Simcha Shirman is a German-born Israeli photographer and educator.
Background
Simcha Shirman was born on April 30, 1947, in Germany to Batya and David, both Holocoust survivors. He was born in Saint Ottilien Convent, which was converted by USA occupation authorities to a soldier and refugee hospital after WWII. His birth certificate states that he is a displaced person. The small family immigrated to Israel in May 1948 and settled in the city of Acre.
Education
Simcha Shirman got the first camera when he was 12 - a relative from America who visited Israel gave it to him and at the age of 15 purchased and set up a photo lab in the bathroom of the small house in Acre's neighborhoods. He did his military service in 1965 in the Shaked patrol unit, as an officer and commander in the patrol.
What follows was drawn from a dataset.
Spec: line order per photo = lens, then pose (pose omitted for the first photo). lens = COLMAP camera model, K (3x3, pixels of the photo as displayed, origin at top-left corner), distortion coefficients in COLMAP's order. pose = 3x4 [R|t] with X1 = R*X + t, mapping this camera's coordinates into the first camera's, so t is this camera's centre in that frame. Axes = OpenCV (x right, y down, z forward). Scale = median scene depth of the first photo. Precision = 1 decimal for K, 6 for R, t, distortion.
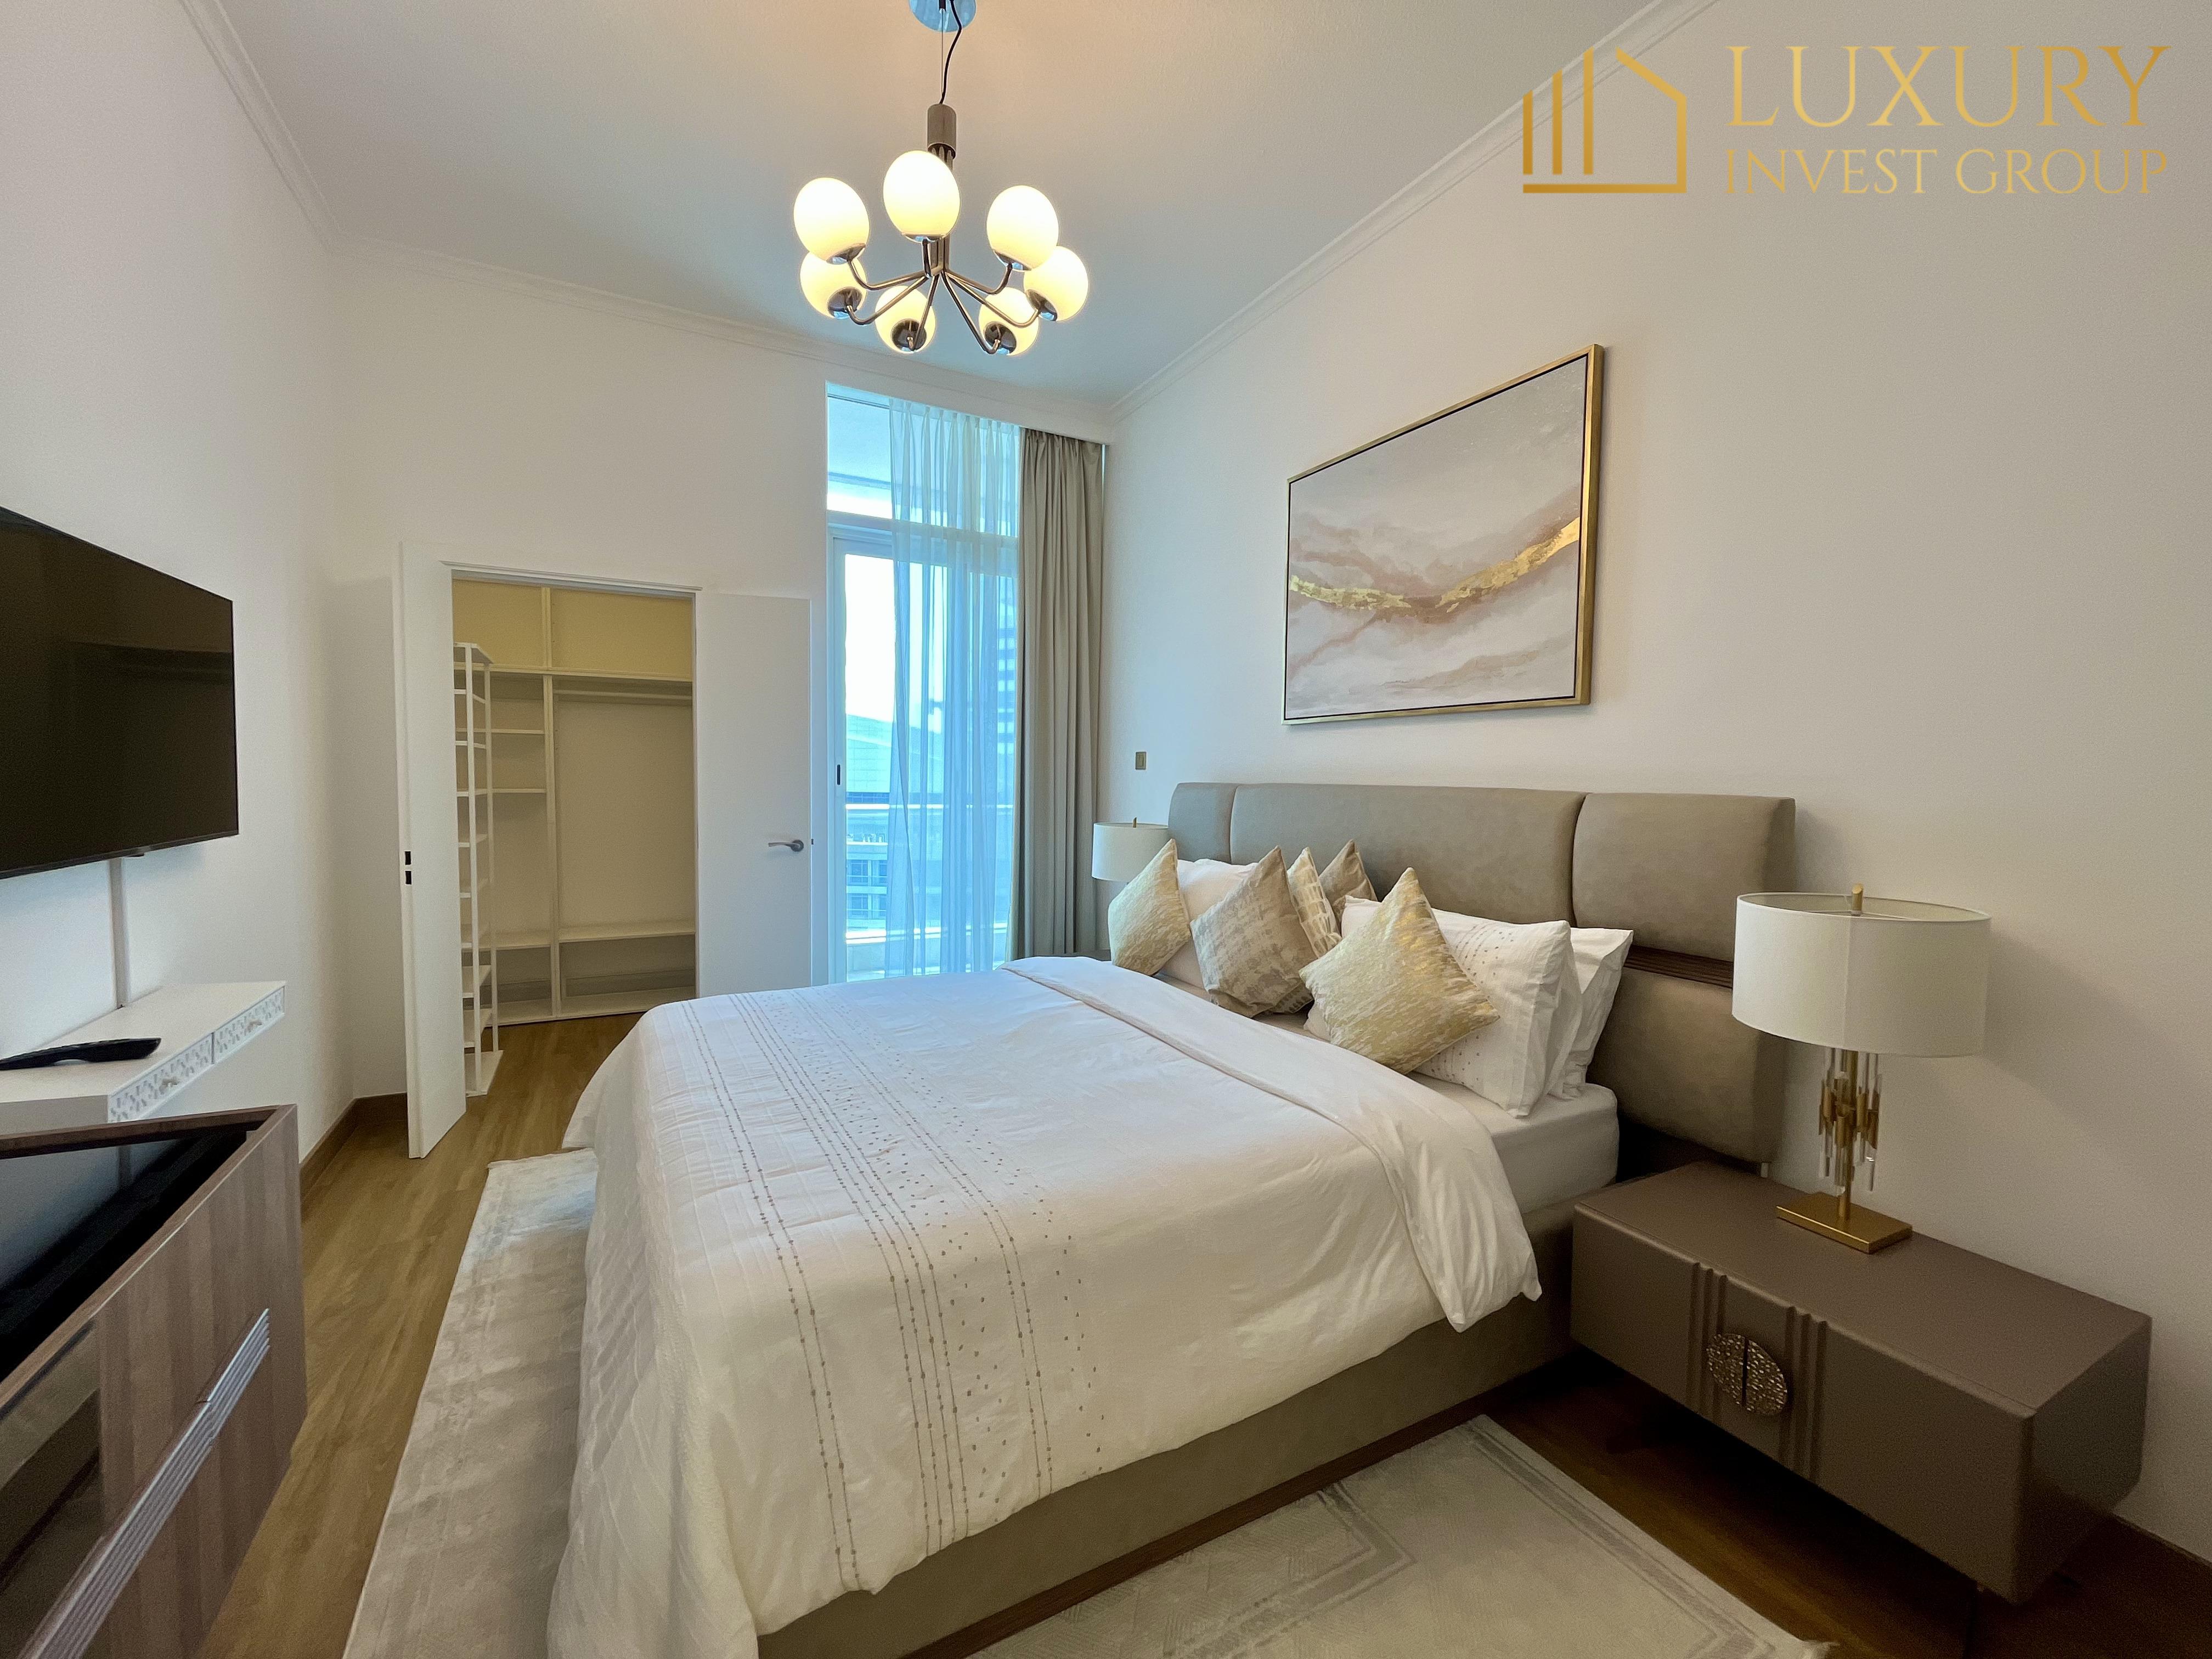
lens RADIAL K [[895.6, 0, 1112.7], [0, 895.6, 829.1], [0, 0, 1]] dist [-0.014154, -0.000213]
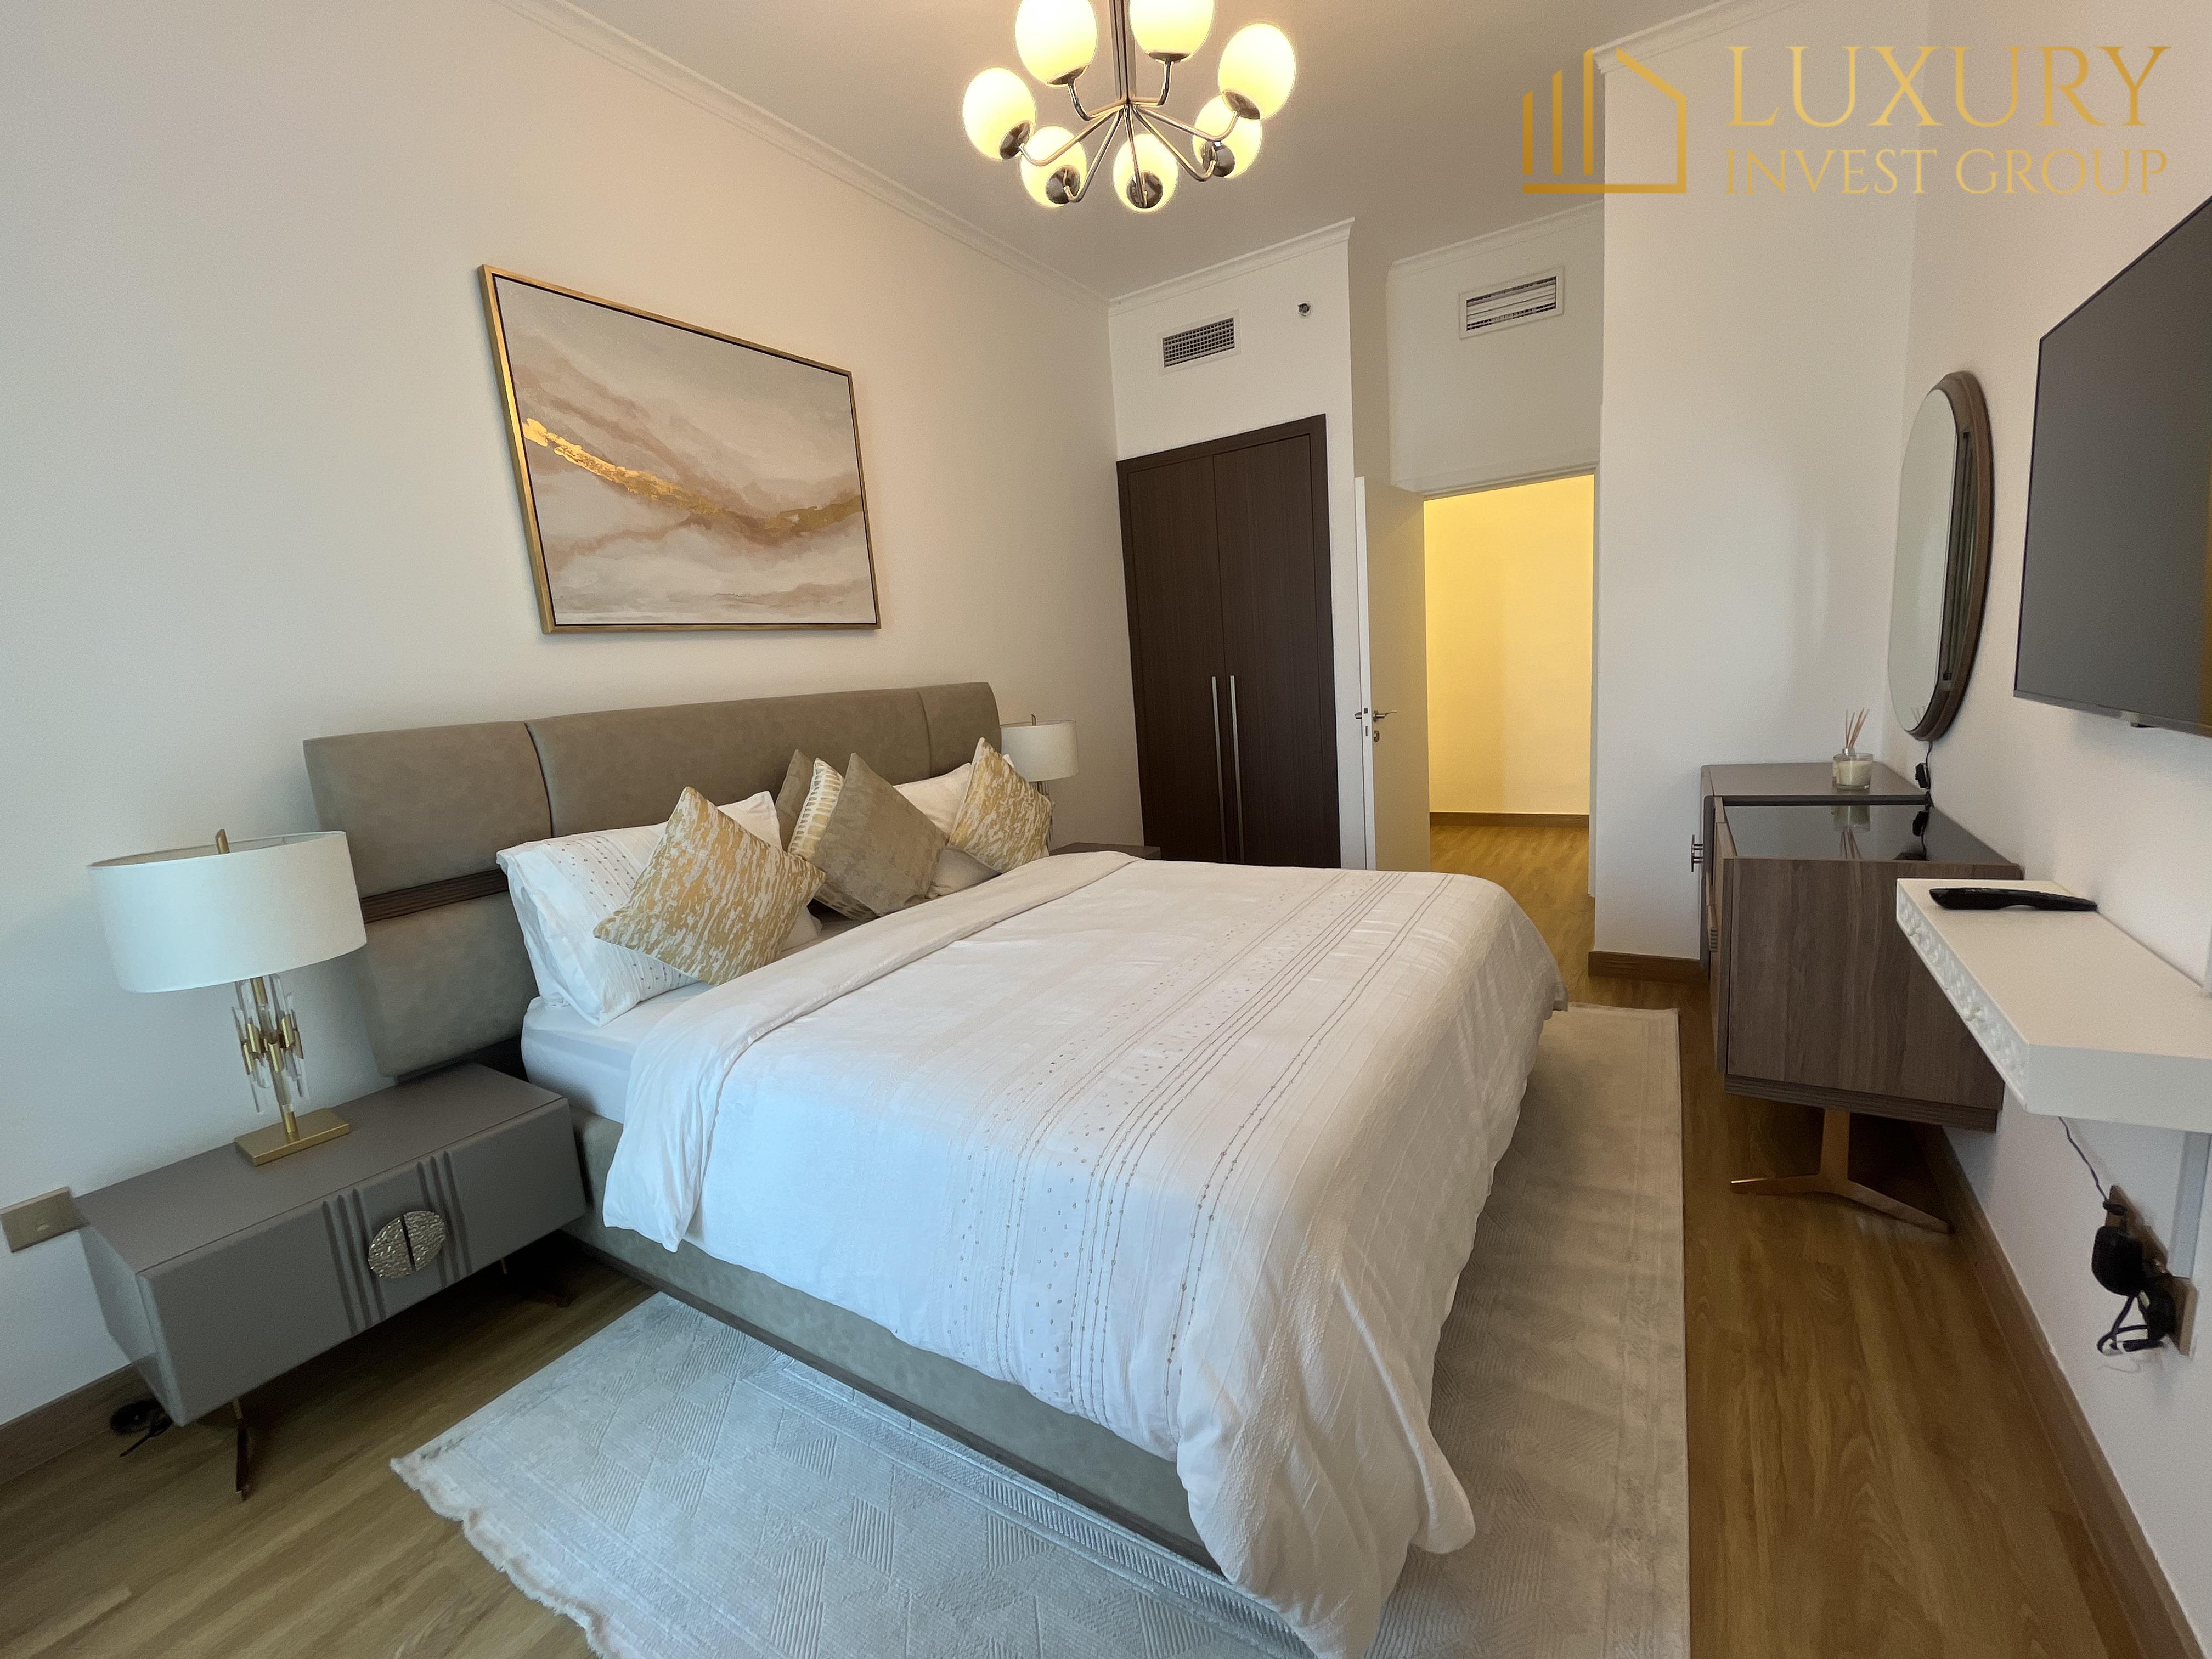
lens RADIAL K [[895.6, 0, 1118.8], [0, 895.6, 817.2], [0, 0, 1]] dist [-0.014154, -0.000213]
pose [[-0.491521, -0.114709, 0.863278, -0.746322], [0.123837, 0.972007, 0.199665, -0.067579], [-0.862016, 0.205045, -0.463557, 1.101656]]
In 1970, Simcha Shirman decided to go to New York to study photography. In 1972, he began his undergraduate studies at the School of Visual Arts, and in 1976 continued his graduate studies at the Pratt Institute, where he studied with Arthur Fried and where he met and befriended Philip Perkis. Upon graduation in 1978 and received a Master of Fine Arts in photography and art, Shirman returned to Israel with his family to the city of Tel Aviv.
Career
From the beginning of his career, in the tradition of American photography and European photography, Shirman has been involved in his photographs with personal and collective biographical subjects related to the existence of Israeli land, history, memory, the Holocaust, family, the Israeli army, portraits, changing landscapes and sea. Simcha Shirman tackles contemporary existential questions, the victim's image and the victim, the attitude toward, and the social-cultural, social- Guard towers and hunters - pastoral still life with threatening and threatening memory. He accompanied and documented the changing boundaries of the northern city of Tel Aviv. During his travels to Bezalel, Simcha Shirman followed the changes in the landscape and environment in the Modi'in area, when he came to Jerusalem. Acre, his childhood town, is the subject of his work, focusing on the Old City and its alleys, horses, old and new architecture, the Muslim cemetery, and the sea.
Simcha Shirman also photographed the sea in Tel Aviv with reference to the horizon line - a meeting of the sea and the sky - and the space of existence and daily and sometimes unattainable occurrences, in endless grays.